● **Given text**
%%

A dfdlEntityName one of the mnemonics given in the following tables.

Mnemonic

Meaning

Unicode value

NUL

null

U+0000

SOH

start of heading

U+0001

STX

start of text

U+0002

ETX

end of text

U+0003

EOT

end of transmission

U+0004

ENQ

enquiry

U+0005

ACK

acknowledge

U+0006

BEL

bell

U+0007

BS

backspace

U+0008

HT

horizontal tab

U+0009

LF

line feed

U+000A

VT

vertical tab

U+000B

FF

form feed

U+000C

CR

carriage return

U+000D

SO

shift out

U+000E

SI

shift in

U+000F

DLE

data link escape

U+0010

DC1

device control 1

U+0011

DC2

device control 2

U+0012

DC3

device control 3

U+0013

DC4

device control 4

U+0014

NAK

negative acknowledge

U+0015

SYN

synchronous idle

U+0016

ETB

end of transmission block

U+0017

CAN

cancel

U+0018

EM

end of medium

U+0019

SUB

substitute

U+001A

ESC

escape

U+001B

FS

file separator

U+001C

GS

group separator

U+001D

RS

record separator

U+001E

US

unit separator

U+001F

SP

space

U+0020

DEL

delete

U+007F

NBSP

no break space

U+00A0

NEL

Next line

U+0085

LS

Line separator

U+2028

Table 3 DFDL Entities

 

6.3.1.3 DFDL Character Classes Entities in DFDL String Literals

The following DFDL character classes are provided to specify one or more characters from a set of related characters.

%%

● **Data provided**
%%

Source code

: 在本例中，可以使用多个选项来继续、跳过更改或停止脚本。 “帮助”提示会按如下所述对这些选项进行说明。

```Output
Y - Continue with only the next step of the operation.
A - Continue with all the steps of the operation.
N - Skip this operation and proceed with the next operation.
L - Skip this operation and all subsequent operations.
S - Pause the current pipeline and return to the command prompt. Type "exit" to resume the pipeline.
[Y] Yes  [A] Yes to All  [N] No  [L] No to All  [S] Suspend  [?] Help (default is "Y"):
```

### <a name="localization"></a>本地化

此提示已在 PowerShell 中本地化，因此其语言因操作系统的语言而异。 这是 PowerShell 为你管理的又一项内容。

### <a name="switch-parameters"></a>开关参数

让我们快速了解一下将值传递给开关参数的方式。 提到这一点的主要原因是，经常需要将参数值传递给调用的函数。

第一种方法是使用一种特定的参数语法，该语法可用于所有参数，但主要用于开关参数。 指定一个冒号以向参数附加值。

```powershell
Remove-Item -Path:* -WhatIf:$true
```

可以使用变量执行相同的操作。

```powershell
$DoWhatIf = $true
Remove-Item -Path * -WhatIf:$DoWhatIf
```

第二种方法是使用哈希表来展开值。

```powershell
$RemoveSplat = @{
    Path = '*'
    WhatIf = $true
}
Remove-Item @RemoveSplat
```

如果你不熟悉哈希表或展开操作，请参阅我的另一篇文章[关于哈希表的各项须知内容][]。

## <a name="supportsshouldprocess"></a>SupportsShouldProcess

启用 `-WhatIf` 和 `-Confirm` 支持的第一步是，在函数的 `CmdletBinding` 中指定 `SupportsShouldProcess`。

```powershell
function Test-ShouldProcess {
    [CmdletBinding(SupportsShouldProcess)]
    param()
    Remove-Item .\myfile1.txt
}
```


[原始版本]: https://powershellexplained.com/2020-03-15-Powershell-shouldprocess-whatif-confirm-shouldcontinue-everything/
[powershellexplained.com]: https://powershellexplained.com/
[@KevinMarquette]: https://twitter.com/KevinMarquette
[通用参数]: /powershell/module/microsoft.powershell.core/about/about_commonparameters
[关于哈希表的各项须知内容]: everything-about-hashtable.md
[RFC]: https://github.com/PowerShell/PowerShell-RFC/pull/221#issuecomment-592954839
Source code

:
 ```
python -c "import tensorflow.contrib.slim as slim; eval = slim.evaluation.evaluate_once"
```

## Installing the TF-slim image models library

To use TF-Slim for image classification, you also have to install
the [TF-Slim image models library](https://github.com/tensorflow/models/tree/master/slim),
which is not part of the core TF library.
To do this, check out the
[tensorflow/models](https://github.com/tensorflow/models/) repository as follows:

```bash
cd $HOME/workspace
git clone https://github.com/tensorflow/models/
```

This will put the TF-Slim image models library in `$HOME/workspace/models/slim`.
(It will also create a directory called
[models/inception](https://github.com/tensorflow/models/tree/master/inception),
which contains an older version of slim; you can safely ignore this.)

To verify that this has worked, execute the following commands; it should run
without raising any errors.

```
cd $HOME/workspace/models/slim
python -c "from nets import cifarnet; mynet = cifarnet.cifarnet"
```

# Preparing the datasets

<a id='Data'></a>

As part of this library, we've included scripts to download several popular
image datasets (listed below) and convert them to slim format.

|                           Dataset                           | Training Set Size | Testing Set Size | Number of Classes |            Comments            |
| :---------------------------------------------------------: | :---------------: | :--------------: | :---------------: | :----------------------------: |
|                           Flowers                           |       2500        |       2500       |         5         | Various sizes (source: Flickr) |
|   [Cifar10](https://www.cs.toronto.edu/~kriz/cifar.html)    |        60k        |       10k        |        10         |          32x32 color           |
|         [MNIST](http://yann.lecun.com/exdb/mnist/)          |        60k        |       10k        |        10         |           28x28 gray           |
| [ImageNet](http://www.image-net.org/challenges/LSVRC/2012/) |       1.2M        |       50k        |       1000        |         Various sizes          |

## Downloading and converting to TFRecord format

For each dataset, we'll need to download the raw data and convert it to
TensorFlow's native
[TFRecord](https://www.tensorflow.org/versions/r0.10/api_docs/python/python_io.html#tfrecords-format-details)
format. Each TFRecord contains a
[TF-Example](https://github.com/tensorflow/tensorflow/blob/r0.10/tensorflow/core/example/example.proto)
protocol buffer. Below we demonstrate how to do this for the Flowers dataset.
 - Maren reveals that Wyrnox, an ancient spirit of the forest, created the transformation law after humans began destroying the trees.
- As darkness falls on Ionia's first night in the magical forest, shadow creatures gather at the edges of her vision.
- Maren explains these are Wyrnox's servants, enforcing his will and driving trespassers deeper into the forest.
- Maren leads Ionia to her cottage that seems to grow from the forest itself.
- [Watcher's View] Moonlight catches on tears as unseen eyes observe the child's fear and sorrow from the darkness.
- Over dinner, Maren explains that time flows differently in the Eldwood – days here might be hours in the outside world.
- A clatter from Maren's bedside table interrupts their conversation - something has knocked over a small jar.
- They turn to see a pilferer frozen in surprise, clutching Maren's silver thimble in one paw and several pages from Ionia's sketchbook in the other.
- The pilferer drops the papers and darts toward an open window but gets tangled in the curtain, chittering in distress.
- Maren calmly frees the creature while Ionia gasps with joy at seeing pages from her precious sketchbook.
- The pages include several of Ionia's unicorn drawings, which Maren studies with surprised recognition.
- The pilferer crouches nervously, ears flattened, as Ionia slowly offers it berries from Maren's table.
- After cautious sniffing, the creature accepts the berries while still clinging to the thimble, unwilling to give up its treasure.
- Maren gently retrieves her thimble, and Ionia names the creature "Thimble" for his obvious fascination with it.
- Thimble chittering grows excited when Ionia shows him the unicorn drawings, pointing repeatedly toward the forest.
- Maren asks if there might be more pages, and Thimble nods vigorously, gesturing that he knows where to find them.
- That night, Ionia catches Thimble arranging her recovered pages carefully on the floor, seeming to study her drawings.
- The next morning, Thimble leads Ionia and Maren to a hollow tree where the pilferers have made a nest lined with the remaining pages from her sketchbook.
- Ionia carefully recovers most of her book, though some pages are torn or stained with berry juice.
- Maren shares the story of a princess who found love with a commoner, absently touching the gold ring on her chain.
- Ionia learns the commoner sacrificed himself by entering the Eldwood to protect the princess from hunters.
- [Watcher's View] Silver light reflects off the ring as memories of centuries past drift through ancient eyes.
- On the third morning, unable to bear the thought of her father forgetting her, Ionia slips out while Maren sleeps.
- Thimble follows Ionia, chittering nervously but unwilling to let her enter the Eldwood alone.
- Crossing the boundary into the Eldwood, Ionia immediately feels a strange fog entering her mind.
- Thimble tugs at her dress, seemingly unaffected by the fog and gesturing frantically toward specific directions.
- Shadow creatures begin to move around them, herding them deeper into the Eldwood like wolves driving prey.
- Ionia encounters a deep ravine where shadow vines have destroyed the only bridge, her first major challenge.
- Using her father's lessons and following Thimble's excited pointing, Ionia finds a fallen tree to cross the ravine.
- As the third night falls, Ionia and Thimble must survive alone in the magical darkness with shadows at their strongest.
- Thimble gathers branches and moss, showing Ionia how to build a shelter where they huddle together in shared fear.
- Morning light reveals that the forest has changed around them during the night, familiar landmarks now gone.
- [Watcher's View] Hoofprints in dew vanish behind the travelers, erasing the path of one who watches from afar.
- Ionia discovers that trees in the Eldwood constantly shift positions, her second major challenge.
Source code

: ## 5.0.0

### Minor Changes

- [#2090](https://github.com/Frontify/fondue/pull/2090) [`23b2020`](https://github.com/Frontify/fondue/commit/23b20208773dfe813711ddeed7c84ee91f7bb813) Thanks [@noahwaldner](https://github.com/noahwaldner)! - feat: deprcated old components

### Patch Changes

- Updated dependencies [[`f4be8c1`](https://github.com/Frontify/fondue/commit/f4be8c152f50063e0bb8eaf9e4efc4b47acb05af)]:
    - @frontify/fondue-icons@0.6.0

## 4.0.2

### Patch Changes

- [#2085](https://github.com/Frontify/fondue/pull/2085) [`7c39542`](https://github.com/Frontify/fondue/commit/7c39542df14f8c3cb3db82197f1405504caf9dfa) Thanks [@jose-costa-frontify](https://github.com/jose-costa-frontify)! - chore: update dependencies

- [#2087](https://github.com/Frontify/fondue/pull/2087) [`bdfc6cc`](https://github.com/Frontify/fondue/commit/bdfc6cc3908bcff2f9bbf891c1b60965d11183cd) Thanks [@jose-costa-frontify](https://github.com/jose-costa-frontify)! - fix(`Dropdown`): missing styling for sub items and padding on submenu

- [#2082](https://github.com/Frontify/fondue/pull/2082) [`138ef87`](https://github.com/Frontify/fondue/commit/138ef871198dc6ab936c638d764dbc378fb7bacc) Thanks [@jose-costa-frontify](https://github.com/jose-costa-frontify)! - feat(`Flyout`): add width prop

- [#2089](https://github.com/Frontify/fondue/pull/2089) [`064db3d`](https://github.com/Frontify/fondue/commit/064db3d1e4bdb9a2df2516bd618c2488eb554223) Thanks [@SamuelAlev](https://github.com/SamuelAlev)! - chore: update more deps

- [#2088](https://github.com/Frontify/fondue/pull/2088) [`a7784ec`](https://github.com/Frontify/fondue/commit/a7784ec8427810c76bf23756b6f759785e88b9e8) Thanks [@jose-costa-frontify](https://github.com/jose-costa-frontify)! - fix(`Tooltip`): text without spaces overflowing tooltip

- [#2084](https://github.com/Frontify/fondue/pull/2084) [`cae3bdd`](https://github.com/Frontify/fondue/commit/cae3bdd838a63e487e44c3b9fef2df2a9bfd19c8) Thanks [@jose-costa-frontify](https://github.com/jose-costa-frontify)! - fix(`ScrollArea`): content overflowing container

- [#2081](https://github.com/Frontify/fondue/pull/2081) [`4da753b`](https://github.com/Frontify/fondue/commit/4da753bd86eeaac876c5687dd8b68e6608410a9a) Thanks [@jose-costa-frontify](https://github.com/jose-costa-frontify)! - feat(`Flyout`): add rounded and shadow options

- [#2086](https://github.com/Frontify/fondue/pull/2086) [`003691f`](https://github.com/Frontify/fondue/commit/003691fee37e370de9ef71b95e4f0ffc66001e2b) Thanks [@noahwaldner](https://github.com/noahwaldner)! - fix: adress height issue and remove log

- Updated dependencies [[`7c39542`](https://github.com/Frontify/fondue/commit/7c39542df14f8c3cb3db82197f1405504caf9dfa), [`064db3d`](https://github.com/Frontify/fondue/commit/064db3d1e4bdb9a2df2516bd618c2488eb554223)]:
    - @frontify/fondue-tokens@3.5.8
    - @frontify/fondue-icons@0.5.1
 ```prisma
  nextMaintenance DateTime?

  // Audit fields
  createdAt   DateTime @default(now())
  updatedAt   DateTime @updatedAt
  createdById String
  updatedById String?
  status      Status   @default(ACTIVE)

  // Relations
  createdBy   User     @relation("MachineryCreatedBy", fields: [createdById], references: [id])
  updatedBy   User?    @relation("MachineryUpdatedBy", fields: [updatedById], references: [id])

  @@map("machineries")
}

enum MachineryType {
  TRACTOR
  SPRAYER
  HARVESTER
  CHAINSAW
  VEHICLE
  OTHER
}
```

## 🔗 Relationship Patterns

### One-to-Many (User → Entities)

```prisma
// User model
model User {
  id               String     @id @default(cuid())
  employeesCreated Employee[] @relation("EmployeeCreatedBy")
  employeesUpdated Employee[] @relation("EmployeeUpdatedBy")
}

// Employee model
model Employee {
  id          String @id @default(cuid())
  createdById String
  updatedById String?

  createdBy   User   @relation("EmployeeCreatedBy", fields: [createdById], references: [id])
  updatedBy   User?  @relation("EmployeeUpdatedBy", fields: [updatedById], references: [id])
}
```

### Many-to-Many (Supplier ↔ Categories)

%%

● **Exercise prompt**
Set down, word for word, the portion of the DFDL entities text above, starting with "Table 3 DFDL" and going on through "of related characters.".

● **Problem solution**
Table 3 DFDL Entities

 

6.3.1.3 DFDL Character Classes Entities in DFDL String Literals

The following DFDL character classes are provided to specify one or more characters from a set of related characters.